Do you only want new kernel releases every 3 years? Because that's pretty much exactly what would happen.
For instance I like to use Ingor's 'realtime' latency patch. I wouldn't be able to use that if the last 'stable kernel abi' was released around mid-2.4.x. Stuff like that requires modifications to drivers and other related items. I need support for softirqs, changes in DMA access, make everything preemptive, etc etc.
What about power management or other things like that? It seems very obvious that nowadays that you'd want to have a mechanism for almost all kernel drivers, server-related, network-related, desktop-related, laptop-related, so that they would support more advanced power management. But how practical or plausable was that 3 years ago? And even right now there are lots of problems that need to be worked out, do you realy want no improvement in suspend-to-ram, suspend-to-sleep, and other items for the next 3 years? Thats what would happen because any improvements or changes in the code related to power management is going to have to have the support of driver-level code.

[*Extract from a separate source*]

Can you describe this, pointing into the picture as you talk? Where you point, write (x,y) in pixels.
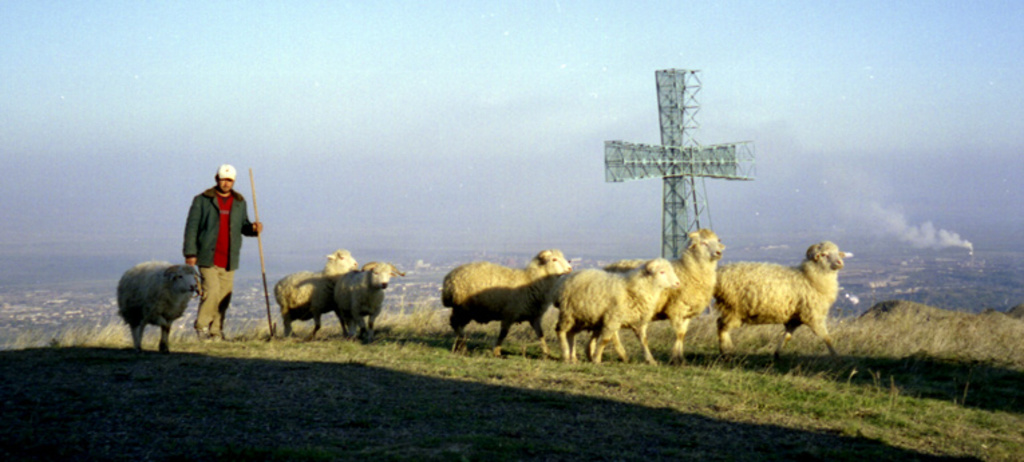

And there are other things. Like the more advanced filesystem VFS stuff and generic 802.11x protocol stack. Those things make driver developer's lives much easier and improve performance and stability for everybody, but they wouldn't be avaible to be used in new drivers with a stable ABI. Also not to mention that if you pick a stable ABI you're going to be stuck with the same bad ideas, potentionally obsolete interfaces, and such for the next 3 years.
But we'll see. OpenSolaris people love stable ABI. They like stable kernel interfaces and have no problem using closed source drivers. Once they figure out the legal hurdles of GPL software on CDDL base then the only real difference between 'Linux' and 'Solaris' will be the kernel and some other low-level stuff.
Personally I feel that the only real solution for a 'stable abi' is a Microkernel, or at least a very microkernel-like setup were you run modules in userspace seperate from the kernel itself.
So in the future hopefully it will be easy to select (just picking on debian for right now) Debian/GNU/Solaris or Debian/GNU/Linux or Debian/GNU/Hurd. Then it'll be easy for us to pick 'stable kernel ABI' vs 'rapid developement kernel' vs 'microkernel' and get the 'best tool for the job' irregardless of the actual software we want to run on it. Then the best kernel developement method will win.
I like Linux. It's fast, generally stable, and improves rapidly. It gives me all sorts of neat stuff to play with, but I have no very special attatchment to it. I do have strong attatchments to the Free software I use everyday, however. If something better comes along and is Free software like Linux, Mozilla, or BSD is then I'll use it.
(Although actually, I would like to see a specialized Free Software Single-User OS just for simple desktop and embedded applications. Something along the lines of BeOS or Windows 95 (obviously stable of course). Not every system needs to be able to run a entire Unix enterprise-ready enviroment.)